Мою первую любовь звали Ненависть...

Слэш
R
Завершён
20
автор
Пэйринг и персонажи:
Размер:
9 страниц, 1 часть
Описание:
Посвящение:
Примечания:
Публикация на других ресурсах:
Разрешено в любом виде
Поделиться:
Награды от читателей:
20 Нравится 9 Отзывы 7 В сборник Скачать

...

Настройки текста

“Мою первую любовь звали ненависть…” ***

Он сжимает наушники в ладони. Ногти врезаются в нежную кожу. В горле ком; на груди телефон – трупный груз. Он выдыхает. Прерывисто, рвано, как выдыхает смертник.

***

“Она курила сигареты и всем нравилась…”

***

Дым клочьями срывался с тонких, потрескавшихся губ. Он томно перекатывался в вечернем воздухе, тая, словно пена. Белесые волосы серебрились в свете полной луны. Курильщик смотрел вдаль. Затяжка. И вот он снова расплывается в улыбке, обнажая свои акульи клыки. Лазурными, ясными глазами он взглядывает на немого наблюдателя. Азарт. Охота. Дикость. Жажда крови. Радужки расплываются и текут по щекам. В глазах курильщика отражаются поблекшие фиалки. Курильщик высовывает язык и игриво протягивает погасшую сигарету, которая рассыпается в его руках, пока он держит ее тонкими, длинными пальцами.
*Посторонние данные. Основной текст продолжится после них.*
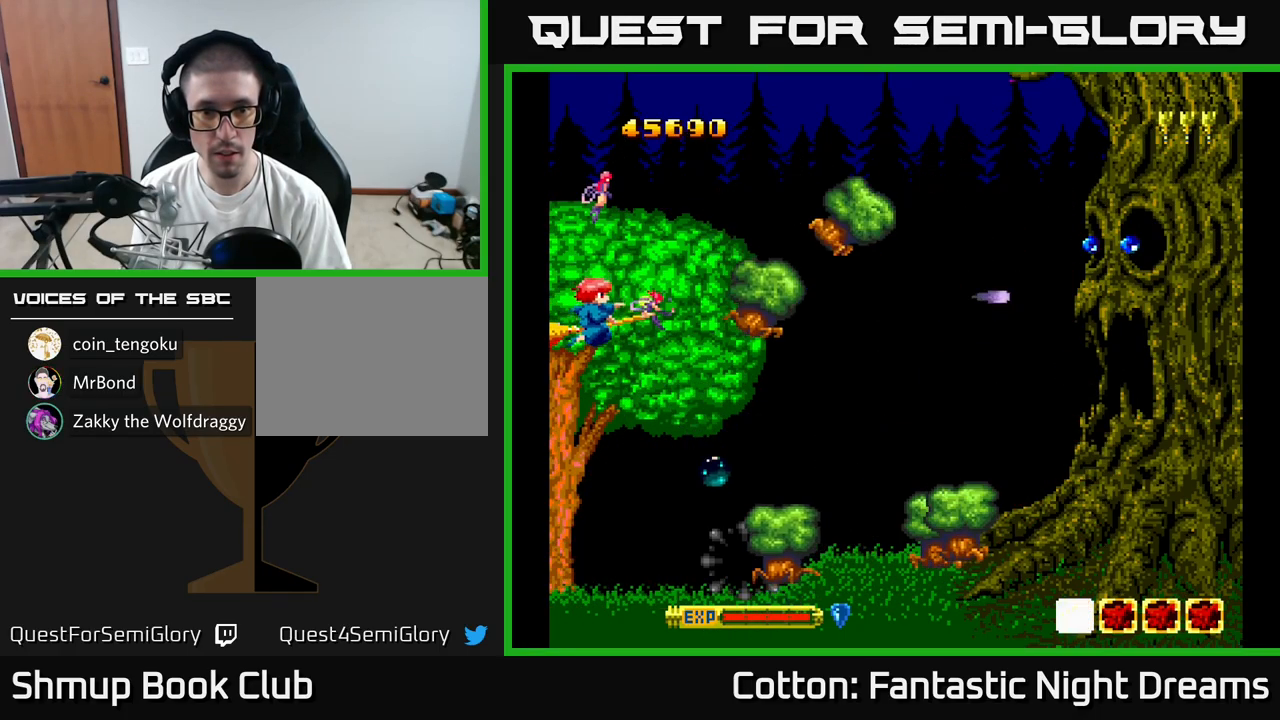
{"buttons": ["B", "Y", "DPAD_DOWN"], "right_stick": "center", "events": []}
На руку немого наблюдателя сыпется остывший пепел, а курильщик медленно расплывается едким туманом. Немой наблюдатель кашляет. С кровью вырываются лепестки фиалок.

***

“Она смеялась, пока за нее дрались…” ***

– Девочки-и-и-и, не ссорьтесь!... – протягивает курильщик. Две одноклассницы впиваются в него взглядом, забывая о чужих спутанных волосах и шее. Девочки отползают друг от друга, улыбаются сладко-сладко, глаза горят сильно-сильно. Курильщик посмеивается, смотря на этих куриц. А они вздыхают, прикрывают глаза и слушают его звонкий, раскатистый смех. Наблюдателю тошно. – Не пропустите звонок, вы же не хотите опоздать на биологию? – все также поет курильщик. Девочки переглядываются. Их лица напряглись, они рассматривают свои синяки, спутанные волосы. Одна слизывает кровь с распухшей губы, изо рта у нее свисает небольшая алая роза; другая потирает шею, на которой все еще виднеются краснеющие следы от острых ногтей, глаза становятся закрытыми бутонами, ресницы покрываются шипами. Они снова впиваются взглядами в курильщика, облизывают его горящими глазами. – А сам-то пойдешь? – спрашивает та, с распухшей губой. Она прерывисто дышит и морщится от боли. У алой розы опадают лепестки, один за другим… – О, ну куда ж я денусь, пойду, конечно, – курильщик все еще поет и лыбится. Курицы застыли. Девочки обрабатывают информацию и бегут в туалет, смывать с себя кровь, замазывать синяки тоналкой, по новой рисовать свои глаза на кукольных лицах, застывших в хищном порыве. Курильщик смотрит им вслед и смеется. Курильщик подходит к мальчишке-наблюдателю, хватает его за руку и тащит к выходу из школы. Мальчишка смотрит на него. Его глаза беззубые, они не впиваются в кожу, следуя животному инстинкту. Нет, они лишь окатывают ледяной водой и обрывают лепестки цветов. Тогда курильщик тоже смотрит на мальчишку. Лазурь вытекает из глаз и падает на гладкие щеки, тянется к нему. Мальчишка смотрит в ответ. Холод фиалкового огня тушат глубинные воды теплого лазурного озера, простирающегося километрами вширь. Курильщик тянет мальчишку за собой. Русалки затягивают мальчишку в ясную гладь. Мальчишка с курильщиком стоят у дверей. Глубина чернеет, зовет за собой, но мальчишка сопротивляется. Курильщик недоуменно смотрит на мальчишку, когда тот вырывает руку и идет к кабинету биологии. Лазурь уже сомкнулась над головой, мальчик, тебе больше нечем дышать. Курильщик кладет ему руку на плечо и несильно сжимает. С его губ срывается лазурный лепесток. – Пошли, а?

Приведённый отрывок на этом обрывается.